È difficile pensare a un’esperienza più insolita per lo spettatore che solitamente si addentra nella giungla di Netflix nella classica condizione sospesa tra la ricerca di modelli narrativi sicuri di qualità, in parte già visti, e la moderata curiosità orientata alla scoperta di cose un po’ nuove.

Selva tragica – già presentato nella sezione Orizzonti a Venezia 2020, orientata per definizione a far emergere nuove tendenze estetiche – rappresenta invece un’esperienza inedita e particolarmente originale per come mescola uno sguardo documentaristico a spunti drammaturgici “di tendenza” legati alla discriminazione delle donne.

L’ottava regia della messicana Yulene Olaizola è infatti un film-organismo perfettamente concepito per far smarrire il pubblico, attirandolo in un labirinto inestricabile di colore e suono, in cui sin dalla prima lunga inquadratura iniziale si suggerisce di guardare con attenzione, di ascoltare e di decifrare contando su tutte le risorse sensoriali a disposizione.

Un film sull’attesa, un impasto interminabile di sensazioni, che ti si attaccano addosso ma che cambiano continuamente forma, dove lo sguardo si perde nei campi totali sugli infiniti intrecci di verde, dove tutte le relazioni tra i personaggi si svolgono in una condizione di visione incompleta, limitata, sospesa…

Dove tutte le azioni, anche quelle più drammatiche, si svolgono e si concludono in una sorta di silenzio rassegnato e trattenuto, seguendo la regola per cui nella selva bisogna stare attenti a non fare rumore.
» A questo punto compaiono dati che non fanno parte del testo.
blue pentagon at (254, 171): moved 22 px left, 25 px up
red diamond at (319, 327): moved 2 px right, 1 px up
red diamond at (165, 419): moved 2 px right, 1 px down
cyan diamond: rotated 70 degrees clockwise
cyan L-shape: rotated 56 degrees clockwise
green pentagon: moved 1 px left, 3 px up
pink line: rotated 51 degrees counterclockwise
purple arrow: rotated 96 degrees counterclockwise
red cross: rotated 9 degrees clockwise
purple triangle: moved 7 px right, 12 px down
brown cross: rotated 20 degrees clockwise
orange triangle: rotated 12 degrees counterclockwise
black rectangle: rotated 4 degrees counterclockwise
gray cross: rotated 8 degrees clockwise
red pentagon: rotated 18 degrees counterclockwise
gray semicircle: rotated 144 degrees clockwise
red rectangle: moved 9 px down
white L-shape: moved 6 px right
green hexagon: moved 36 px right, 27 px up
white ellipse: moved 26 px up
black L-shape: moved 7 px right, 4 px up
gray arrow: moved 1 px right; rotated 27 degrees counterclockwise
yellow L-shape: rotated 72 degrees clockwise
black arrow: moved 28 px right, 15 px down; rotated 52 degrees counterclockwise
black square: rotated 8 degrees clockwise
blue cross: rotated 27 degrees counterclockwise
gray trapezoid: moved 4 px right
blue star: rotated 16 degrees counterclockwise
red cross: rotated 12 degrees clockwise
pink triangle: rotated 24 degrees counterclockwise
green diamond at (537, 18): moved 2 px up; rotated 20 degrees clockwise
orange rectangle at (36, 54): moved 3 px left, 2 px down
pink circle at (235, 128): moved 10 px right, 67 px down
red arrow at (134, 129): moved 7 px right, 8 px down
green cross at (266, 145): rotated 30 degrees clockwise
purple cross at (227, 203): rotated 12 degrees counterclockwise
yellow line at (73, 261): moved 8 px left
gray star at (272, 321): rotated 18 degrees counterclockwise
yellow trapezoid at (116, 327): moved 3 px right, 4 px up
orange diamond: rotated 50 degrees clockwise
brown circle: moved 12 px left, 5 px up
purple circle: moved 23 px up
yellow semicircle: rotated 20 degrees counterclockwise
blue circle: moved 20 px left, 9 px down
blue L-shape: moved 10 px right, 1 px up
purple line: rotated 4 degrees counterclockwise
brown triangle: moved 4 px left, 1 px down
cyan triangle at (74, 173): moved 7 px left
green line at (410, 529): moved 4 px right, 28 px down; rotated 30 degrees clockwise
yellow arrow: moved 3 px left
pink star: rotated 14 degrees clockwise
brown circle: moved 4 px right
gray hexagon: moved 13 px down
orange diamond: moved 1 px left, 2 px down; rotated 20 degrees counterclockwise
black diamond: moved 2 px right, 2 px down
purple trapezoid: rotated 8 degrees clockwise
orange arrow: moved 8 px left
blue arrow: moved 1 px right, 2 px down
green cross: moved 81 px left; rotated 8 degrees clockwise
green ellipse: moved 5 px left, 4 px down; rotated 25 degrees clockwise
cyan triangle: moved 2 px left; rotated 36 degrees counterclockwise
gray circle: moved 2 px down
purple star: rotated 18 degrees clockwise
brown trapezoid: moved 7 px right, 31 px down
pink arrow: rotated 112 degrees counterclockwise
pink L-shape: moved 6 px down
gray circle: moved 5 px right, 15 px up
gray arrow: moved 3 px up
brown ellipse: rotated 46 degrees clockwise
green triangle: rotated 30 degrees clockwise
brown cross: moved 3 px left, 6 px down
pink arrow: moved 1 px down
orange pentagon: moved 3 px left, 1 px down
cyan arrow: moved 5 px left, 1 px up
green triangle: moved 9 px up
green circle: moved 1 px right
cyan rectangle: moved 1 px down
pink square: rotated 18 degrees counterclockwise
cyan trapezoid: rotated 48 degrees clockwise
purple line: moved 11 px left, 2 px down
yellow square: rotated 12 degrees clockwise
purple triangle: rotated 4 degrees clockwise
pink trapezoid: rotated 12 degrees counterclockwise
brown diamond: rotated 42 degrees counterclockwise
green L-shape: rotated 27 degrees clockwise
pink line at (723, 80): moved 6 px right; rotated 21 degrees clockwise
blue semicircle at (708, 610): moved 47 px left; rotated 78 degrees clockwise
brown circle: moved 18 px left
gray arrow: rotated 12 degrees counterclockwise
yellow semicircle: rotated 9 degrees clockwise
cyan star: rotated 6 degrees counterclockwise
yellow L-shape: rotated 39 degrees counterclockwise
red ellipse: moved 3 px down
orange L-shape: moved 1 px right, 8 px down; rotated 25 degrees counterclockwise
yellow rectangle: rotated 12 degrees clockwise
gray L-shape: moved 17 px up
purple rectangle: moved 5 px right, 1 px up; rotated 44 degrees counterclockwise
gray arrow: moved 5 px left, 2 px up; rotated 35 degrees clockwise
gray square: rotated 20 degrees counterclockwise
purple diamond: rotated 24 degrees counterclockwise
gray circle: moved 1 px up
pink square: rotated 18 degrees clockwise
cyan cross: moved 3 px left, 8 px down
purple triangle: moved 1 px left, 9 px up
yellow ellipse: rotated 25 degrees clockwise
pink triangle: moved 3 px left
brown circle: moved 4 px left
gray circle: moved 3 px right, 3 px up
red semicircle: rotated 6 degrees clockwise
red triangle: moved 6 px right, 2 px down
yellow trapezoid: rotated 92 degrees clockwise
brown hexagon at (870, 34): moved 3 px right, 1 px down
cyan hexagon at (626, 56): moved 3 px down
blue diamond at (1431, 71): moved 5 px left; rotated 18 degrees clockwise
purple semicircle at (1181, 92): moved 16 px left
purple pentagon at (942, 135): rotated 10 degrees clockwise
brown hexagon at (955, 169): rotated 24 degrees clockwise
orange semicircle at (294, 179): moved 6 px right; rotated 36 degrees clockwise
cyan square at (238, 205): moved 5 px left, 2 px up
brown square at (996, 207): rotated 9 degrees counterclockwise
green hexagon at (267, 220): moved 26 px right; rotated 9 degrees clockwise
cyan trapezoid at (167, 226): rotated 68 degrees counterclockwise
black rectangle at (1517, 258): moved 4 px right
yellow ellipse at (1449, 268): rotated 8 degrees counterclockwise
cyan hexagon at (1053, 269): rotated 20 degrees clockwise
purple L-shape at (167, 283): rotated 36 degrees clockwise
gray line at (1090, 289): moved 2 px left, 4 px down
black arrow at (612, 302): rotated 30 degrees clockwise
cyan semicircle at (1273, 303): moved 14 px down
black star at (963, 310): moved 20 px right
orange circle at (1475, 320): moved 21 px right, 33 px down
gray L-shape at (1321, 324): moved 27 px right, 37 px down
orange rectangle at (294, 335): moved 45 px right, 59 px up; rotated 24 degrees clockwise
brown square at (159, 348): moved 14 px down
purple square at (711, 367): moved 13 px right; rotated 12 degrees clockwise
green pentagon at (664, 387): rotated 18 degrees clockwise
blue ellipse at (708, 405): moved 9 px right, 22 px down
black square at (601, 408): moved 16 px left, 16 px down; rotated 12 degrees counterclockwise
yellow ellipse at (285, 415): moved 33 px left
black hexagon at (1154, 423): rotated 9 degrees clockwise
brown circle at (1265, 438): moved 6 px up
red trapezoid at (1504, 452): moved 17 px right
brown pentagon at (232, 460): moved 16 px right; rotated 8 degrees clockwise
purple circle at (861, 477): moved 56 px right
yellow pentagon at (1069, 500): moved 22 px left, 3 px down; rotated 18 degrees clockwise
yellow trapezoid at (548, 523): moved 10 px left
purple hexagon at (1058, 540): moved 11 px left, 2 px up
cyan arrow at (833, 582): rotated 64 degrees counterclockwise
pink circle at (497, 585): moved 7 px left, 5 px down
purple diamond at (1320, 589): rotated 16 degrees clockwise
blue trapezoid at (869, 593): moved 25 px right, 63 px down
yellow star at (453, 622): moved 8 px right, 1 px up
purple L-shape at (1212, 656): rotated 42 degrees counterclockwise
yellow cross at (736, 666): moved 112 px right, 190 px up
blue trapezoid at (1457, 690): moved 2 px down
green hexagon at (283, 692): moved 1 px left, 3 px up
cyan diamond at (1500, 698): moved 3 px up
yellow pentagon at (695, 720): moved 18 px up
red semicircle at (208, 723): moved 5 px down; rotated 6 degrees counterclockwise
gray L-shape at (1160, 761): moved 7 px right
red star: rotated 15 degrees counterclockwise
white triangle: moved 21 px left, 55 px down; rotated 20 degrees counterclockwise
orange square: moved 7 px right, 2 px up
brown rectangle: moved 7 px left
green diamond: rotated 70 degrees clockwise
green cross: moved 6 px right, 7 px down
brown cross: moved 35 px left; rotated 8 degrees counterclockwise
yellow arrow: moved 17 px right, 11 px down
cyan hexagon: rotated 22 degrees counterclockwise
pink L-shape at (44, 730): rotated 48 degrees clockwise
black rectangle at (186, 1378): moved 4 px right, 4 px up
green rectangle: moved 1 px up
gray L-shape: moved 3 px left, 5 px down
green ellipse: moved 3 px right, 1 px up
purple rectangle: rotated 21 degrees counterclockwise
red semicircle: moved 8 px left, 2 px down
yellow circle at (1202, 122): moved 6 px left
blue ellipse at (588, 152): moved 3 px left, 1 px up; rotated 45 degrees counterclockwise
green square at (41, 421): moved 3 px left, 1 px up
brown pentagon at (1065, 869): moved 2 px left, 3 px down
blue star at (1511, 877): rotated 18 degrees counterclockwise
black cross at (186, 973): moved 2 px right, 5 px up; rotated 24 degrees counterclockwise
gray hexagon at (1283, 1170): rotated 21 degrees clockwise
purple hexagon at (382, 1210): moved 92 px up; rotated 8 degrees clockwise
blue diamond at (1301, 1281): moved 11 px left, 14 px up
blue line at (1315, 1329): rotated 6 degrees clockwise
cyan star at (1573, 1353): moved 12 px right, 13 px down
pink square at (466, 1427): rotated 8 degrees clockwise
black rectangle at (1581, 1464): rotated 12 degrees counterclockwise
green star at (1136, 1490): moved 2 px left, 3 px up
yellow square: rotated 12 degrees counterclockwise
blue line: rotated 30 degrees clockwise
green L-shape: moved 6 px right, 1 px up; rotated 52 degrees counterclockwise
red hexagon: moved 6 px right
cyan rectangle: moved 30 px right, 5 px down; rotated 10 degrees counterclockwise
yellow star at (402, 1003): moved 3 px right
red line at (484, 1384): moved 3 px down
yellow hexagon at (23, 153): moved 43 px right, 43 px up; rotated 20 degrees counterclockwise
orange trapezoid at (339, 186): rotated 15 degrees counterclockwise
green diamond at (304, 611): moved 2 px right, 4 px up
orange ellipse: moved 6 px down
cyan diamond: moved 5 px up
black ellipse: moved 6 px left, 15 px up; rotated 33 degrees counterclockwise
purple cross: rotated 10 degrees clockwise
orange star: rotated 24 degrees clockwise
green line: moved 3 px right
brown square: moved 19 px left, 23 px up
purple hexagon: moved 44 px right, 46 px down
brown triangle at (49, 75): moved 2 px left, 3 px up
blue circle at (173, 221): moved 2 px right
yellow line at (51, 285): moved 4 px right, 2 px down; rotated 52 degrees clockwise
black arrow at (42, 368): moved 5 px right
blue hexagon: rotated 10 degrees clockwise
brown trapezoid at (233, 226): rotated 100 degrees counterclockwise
Un film imperdibile in cui, nella sua astratta immutabilità, la giungla diventa una sorta di scenario teatrale per consumare il conflitto tra l’indifferenza della Natura e la tensione alla sopravvivenza che anima l’Uomo. I tempi sospesi, gli sciabordii sull’acqua, i colori chiari coloniali sporcati dalle belluine esperienze, il richiamo degli animali come lamenti ancestrali deformati senza un inizio e una fine. Una grande lezione di spettacolo cinematografico, dove l’assenza di codici consueti deve condurre lo sguardo a fare con ciò che trova a disposizione.

Tutto questo non è altro che la forma del film, la mirabile confezione all’interno della quale emergono in maniera affascinante una visione politica sullo sfruttamento dei lavoratori in America Latina e una riflessione antropologica sull’identità della donna sublimata nei miti arcaici locali.

Con una poetica voce pensante che ci invita sin dall’inizio a spostare il nostro punto di vista per poter godere dell’irresistibile attrazione dell’alterità.